Q a finalement admis tous ses mensonges. Aucun de nous n’a triché ou fait rage, mais parfois, je ne pouvais pas le laisser partir, comme quand j’ai demandé à Q s’il avait vu une paire de bottes de pluie que je venais d’acheter mais immédiatement mal placée. Il a secoué la tête et m’a aidé à fouiller la maison. Mes soupçons ont grandi au cours des prochains jours, et je me suis retrouvé à poser à Q les mêmes questions encore et encore jusqu’à ce qu’il admette qu’il a jeté les bottes parce que le regard sur mon visage pendant que je préparais le dîner un soir lui faisait croire que je ne l’aimais pas.
Lorsque j’ai confronté Q sur les mensonges souvent insensés, il a dit que je l’analyse. Au début, j’étais juste confus. Finalement, j’ai fait plus que d’analyser: j’ai examiné. J’ai interrogé. Les mensonges m’ont fait me sentir instable dans ma propre vie, et je voulais les faire arrêter.

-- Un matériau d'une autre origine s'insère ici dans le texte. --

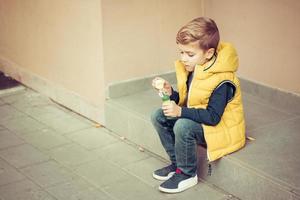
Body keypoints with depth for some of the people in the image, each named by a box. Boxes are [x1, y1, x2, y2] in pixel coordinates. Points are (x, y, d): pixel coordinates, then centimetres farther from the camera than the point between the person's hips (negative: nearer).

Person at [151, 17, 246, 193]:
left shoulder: (222, 81, -27)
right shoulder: (193, 69, -2)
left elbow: (213, 117, -30)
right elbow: (185, 100, 8)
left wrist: (181, 112, -35)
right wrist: (171, 93, -12)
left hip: (221, 129, -9)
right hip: (197, 119, 9)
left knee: (183, 126, -33)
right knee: (159, 116, -2)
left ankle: (187, 174, -11)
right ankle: (177, 163, 9)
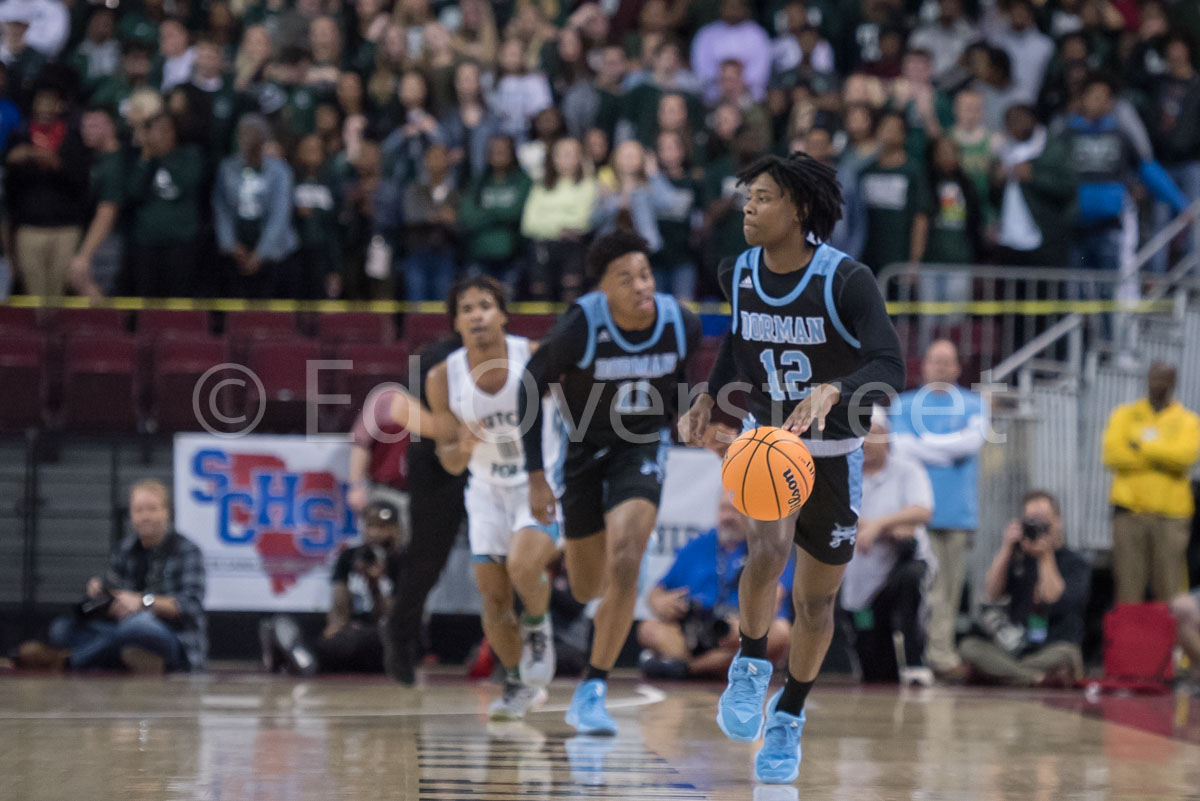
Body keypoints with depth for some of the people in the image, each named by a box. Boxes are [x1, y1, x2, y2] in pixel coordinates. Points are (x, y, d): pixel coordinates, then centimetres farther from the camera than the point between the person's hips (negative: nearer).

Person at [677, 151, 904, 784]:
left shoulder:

Au cours de quatre ans et deux enfants, les mensonges sont venus et sont allés dans des essaims, comme les moucherons qui ont parfois éclaté de notre évier de cuisine et afflué sur des bananes à peine mûres, je m’accrochais à un petit crochet dans nos maisons temporaires à Virginia Beach, au sud de la Floride, à Boston et à San Diego. En raison des mouvements militaires fréquents, nous avons dû sauter des thérapeutes des couples dans chaque nouvelle ville, chacun offrant à Q un diagnostic différent et, d’une manière ou d’une autre, suggérant que je devrais être patient avec lui car il travaillait pour être plus honnête et moins «passivement réactif».

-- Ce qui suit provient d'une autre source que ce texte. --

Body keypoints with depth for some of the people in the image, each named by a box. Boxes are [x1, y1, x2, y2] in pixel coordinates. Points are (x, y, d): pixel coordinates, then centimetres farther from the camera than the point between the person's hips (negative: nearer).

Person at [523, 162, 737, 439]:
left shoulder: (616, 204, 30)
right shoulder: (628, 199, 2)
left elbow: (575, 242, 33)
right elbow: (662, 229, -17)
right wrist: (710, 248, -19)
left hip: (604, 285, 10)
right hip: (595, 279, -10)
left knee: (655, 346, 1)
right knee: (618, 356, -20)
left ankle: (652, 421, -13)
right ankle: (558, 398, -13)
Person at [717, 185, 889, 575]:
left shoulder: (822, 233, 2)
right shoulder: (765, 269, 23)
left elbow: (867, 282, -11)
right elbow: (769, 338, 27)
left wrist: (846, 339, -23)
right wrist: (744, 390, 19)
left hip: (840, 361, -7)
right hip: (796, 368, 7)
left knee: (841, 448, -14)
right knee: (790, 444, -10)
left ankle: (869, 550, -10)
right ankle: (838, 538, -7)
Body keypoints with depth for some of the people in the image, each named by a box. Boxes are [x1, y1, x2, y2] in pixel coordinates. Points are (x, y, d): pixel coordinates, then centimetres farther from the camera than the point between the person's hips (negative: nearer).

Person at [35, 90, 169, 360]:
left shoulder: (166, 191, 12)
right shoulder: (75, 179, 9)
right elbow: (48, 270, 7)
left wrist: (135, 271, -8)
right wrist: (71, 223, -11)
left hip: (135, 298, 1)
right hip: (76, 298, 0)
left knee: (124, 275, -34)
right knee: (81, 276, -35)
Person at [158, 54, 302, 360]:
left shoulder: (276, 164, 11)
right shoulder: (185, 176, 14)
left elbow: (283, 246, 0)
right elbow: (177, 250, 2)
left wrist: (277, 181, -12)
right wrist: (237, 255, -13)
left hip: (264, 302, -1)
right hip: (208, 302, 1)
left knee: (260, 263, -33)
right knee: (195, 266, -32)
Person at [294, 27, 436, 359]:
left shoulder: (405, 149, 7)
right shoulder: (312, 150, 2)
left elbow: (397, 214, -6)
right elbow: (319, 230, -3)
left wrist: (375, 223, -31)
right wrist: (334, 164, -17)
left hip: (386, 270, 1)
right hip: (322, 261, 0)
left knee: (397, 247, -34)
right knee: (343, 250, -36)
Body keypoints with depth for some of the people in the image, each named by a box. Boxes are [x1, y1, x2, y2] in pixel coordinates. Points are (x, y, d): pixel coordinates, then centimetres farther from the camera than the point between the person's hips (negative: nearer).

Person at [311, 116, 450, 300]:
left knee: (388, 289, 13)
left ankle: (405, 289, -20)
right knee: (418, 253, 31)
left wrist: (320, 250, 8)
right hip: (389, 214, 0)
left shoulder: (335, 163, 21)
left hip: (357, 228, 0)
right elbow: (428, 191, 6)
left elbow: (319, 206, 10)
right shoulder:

Pour être une bonne épouse, il semblait que je devais mettre de côté mon emprise sur la réalité. Je me suis retrouvé à déchirer avec désinvolture mon esprit dans des fragments: la dissonance cognitive entre les événements que j’ai observés et les fabrications de Q m’ont fait passer des heures à retracer les moments de notre vie. Qu’est-ce que je fais qui lui donne peur de me dire la vérité? Je me suis demandé. Même si Q travaillait principalement seul dans une pièce calme, qu’il soit sur la base ou sur un navire, je me demandais si son service militaire avait causé ou contribué à ces comportements. Je pensais que c’était mon travail de rester et de l’aider à trouver le bon soutien.
La vérité dont j’avais envie est venue vite après avoir découvert que j’étais enceinte de notre troisième bébé. Après la cible, le dîner et le coucher, Q a réchauffé le dîner. J’ai plié la lessive et je l’ai regardé. J’ai planifié une conversation silencieuse, mais quand il s’est assis avec son assiette, j’ai lâché: “Avez-vous simulé la vasectomie?”

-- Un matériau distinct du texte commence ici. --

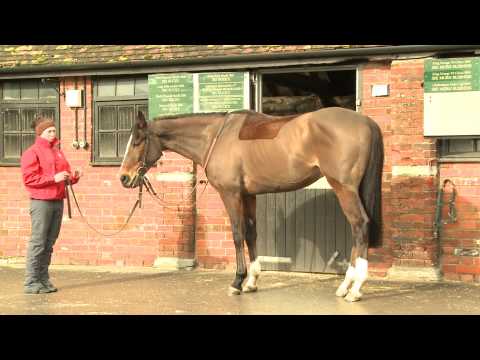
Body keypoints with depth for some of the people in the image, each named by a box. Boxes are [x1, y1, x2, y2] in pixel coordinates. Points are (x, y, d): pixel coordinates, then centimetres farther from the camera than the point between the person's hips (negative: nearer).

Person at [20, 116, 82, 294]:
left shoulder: (57, 152, 18)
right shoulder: (32, 152, -4)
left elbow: (64, 175, 25)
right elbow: (29, 179, -13)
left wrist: (73, 177, 3)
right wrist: (54, 178, -19)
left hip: (58, 201, 7)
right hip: (41, 202, -7)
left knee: (49, 243, 10)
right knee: (38, 242, -6)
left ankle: (43, 279, 16)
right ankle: (31, 283, -3)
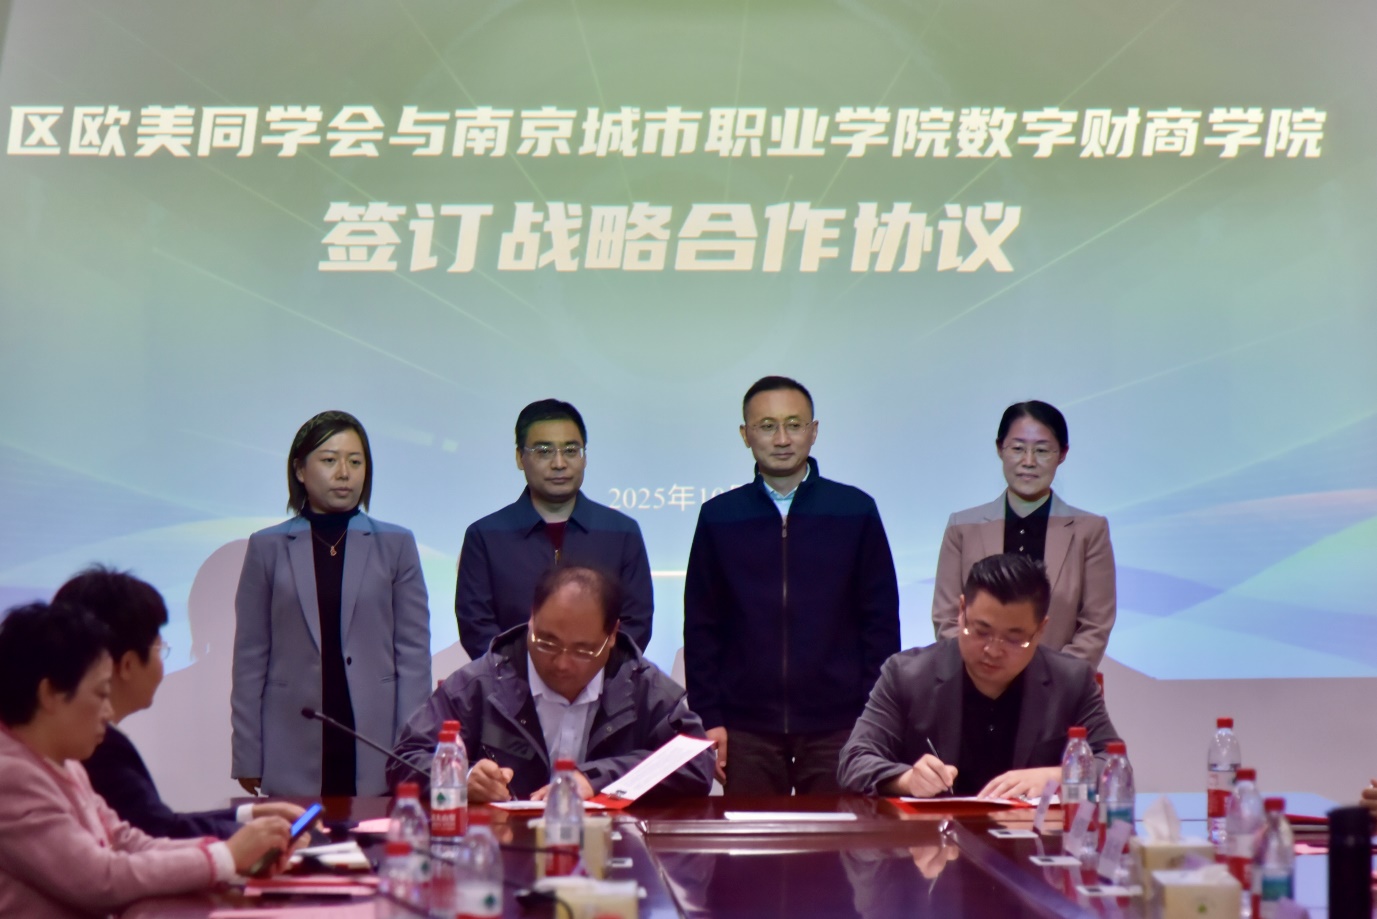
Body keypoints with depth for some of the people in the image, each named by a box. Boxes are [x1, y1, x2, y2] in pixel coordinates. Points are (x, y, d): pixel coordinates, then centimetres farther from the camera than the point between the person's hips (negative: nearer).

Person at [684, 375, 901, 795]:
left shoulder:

Il ferma les yeux puis les ouvrit.
“Je ne voulais pas faire face au rendez-vous de suivi”, a-t-il déclaré.
Une partie de moi voulait l’inonder de questions, mais je savais qu’il avait probablement fermé. Des mots enroulés comme un texte de présentation local au fond de mon cerveau: Comment diable est-ce que je me suis retrouvé ici?
Je me suis levé.
«Tu aurais dû me dire que je pourrais tomber enceinte.»
Je suis allé me coucher, trop éreinté et dépassé de commencer une conversation sur le choix, les fœtus, les bébés, l’avenir financier de notre famille ou si je pouvais continuer à considérer le Q comme faisant partie de ma famille.